*** Data for review ***

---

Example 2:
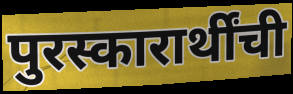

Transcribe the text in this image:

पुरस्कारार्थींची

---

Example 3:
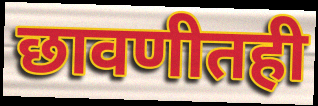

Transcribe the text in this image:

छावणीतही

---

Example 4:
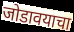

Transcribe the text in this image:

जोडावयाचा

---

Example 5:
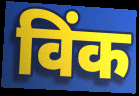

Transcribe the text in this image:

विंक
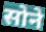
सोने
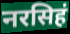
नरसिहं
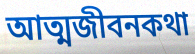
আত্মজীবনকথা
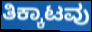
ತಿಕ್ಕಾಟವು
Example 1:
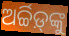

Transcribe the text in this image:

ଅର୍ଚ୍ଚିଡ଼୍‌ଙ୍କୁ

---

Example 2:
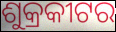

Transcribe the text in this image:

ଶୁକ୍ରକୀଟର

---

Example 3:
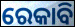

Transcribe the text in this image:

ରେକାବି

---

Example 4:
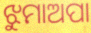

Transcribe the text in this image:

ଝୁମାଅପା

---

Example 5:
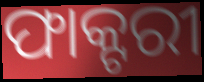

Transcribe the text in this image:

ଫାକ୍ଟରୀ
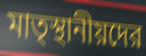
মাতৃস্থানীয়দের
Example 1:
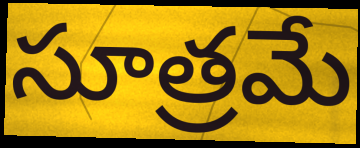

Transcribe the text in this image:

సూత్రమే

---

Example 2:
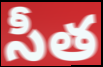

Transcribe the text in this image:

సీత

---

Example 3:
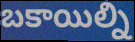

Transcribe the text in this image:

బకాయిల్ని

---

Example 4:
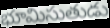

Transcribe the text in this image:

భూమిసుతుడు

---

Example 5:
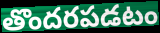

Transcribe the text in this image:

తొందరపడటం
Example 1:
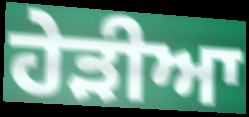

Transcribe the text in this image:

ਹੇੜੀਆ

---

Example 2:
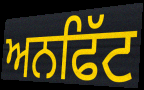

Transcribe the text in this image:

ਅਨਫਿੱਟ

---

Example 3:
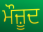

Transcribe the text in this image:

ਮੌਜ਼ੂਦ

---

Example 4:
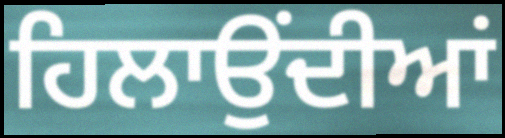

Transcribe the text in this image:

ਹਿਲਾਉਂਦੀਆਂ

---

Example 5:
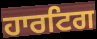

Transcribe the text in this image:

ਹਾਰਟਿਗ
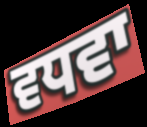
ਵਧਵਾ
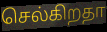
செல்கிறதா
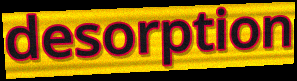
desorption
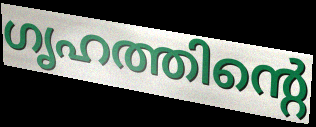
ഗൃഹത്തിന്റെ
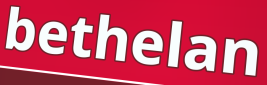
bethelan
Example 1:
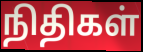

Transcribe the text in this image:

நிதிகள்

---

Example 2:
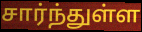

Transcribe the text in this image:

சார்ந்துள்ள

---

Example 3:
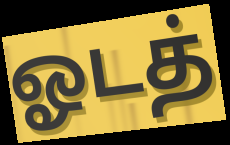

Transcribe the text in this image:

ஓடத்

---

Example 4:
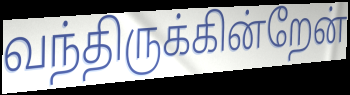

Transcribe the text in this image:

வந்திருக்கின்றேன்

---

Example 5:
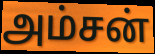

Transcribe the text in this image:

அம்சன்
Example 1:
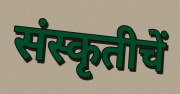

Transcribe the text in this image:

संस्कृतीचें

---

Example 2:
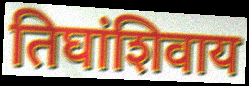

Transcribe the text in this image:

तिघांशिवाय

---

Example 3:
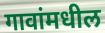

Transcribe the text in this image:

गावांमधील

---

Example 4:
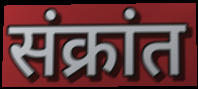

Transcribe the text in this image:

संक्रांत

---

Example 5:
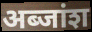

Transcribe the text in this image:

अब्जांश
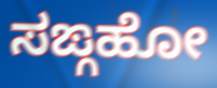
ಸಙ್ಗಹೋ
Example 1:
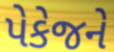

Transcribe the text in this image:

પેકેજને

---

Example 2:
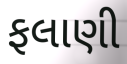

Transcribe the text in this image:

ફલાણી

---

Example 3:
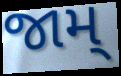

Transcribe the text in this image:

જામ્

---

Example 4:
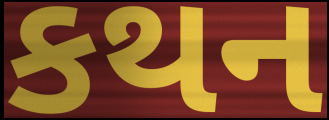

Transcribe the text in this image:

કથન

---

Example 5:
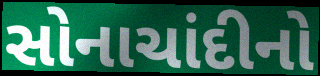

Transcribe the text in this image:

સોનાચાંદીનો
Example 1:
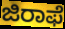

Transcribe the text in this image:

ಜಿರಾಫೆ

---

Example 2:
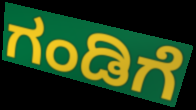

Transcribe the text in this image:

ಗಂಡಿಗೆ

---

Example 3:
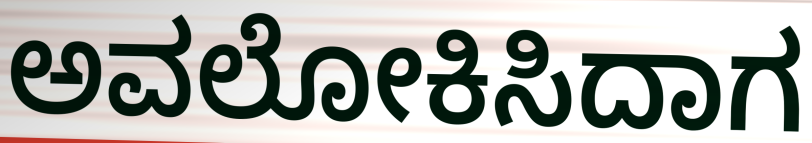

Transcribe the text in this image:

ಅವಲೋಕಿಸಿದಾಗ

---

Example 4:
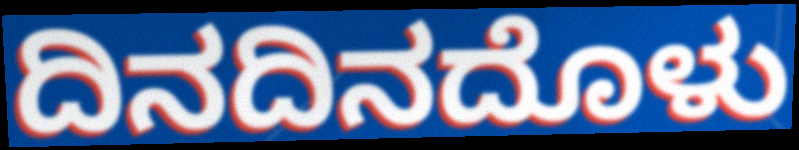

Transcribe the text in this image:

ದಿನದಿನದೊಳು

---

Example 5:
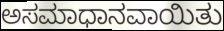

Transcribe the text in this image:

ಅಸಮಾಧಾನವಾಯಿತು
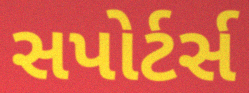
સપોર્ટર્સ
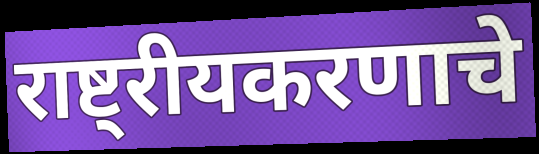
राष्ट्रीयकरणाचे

*** End of Data for review ***

### Exercise goal
The records must be restated word for word, apart from any images.

### Output of the task
---

Example 2:

Transcribe the text in this image:

पुरस्कारार्थींची

---

Example 3:

Transcribe the text in this image:

छावणीतही

---

Example 4:

Transcribe the text in this image:

जोडावयाचा

---

Example 5:

Transcribe the text in this image:

विंक
सोने
नरसिहं
আত্মজীবনকথা
ತಿಕ್ಕಾಟವು
Example 1:

Transcribe the text in this image:

ଅର୍ଚ୍ଚିଡ଼୍‌ଙ୍କୁ

---

Example 2:

Transcribe the text in this image:

ଶୁକ୍ରକୀଟର

---

Example 3:

Transcribe the text in this image:

ରେକାବି

---

Example 4:

Transcribe the text in this image:

ଝୁମାଅପା

---

Example 5:

Transcribe the text in this image:

ଫାକ୍ଟରୀ
মাতৃস্থানীয়দের
Example 1:

Transcribe the text in this image:

సూత్రమే

---

Example 2:

Transcribe the text in this image:

సీత

---

Example 3:

Transcribe the text in this image:

బకాయిల్ని

---

Example 4:

Transcribe the text in this image:

భూమిసుతుడు

---

Example 5:

Transcribe the text in this image:

తొందరపడటం
Example 1:

Transcribe the text in this image:

ਹੇੜੀਆ

---

Example 2:

Transcribe the text in this image:

ਅਨਫਿੱਟ

---

Example 3:

Transcribe the text in this image:

ਮੌਜ਼ੂਦ

---

Example 4:

Transcribe the text in this image:

ਹਿਲਾਉਂਦੀਆਂ

---

Example 5:

Transcribe the text in this image:

ਹਾਰਟਿਗ
ਵਧਵਾ
செல்கிறதா
desorption
ഗൃഹത്തിന്റെ
bethelan
Example 1:

Transcribe the text in this image:

நிதிகள்

---

Example 2:

Transcribe the text in this image:

சார்ந்துள்ள

---

Example 3:

Transcribe the text in this image:

ஓடத்

---

Example 4:

Transcribe the text in this image:

வந்திருக்கின்றேன்

---

Example 5:

Transcribe the text in this image:

அம்சன்
Example 1:

Transcribe the text in this image:

संस्कृतीचें

---

Example 2:

Transcribe the text in this image:

तिघांशिवाय

---

Example 3:

Transcribe the text in this image:

गावांमधील

---

Example 4:

Transcribe the text in this image:

संक्रांत

---

Example 5:

Transcribe the text in this image:

अब्जांश
ಸಙ್ಗಹೋ
Example 1:

Transcribe the text in this image:

પેકેજને

---

Example 2:

Transcribe the text in this image:

ફલાણી

---

Example 3:

Transcribe the text in this image:

જામ્

---

Example 4:

Transcribe the text in this image:

કથન

---

Example 5:

Transcribe the text in this image:

સોનાચાંદીનો
Example 1:

Transcribe the text in this image:

ಜಿರಾಫೆ

---

Example 2:

Transcribe the text in this image:

ಗಂಡಿಗೆ

---

Example 3:

Transcribe the text in this image:

ಅವಲೋಕಿಸಿದಾಗ

---

Example 4:

Transcribe the text in this image:

ದಿನದಿನದೊಳು

---

Example 5:

Transcribe the text in this image:

ಅಸಮಾಧಾನವಾಯಿತು
સપોર્ટર્સ
राष्ट्रीयकरणाचे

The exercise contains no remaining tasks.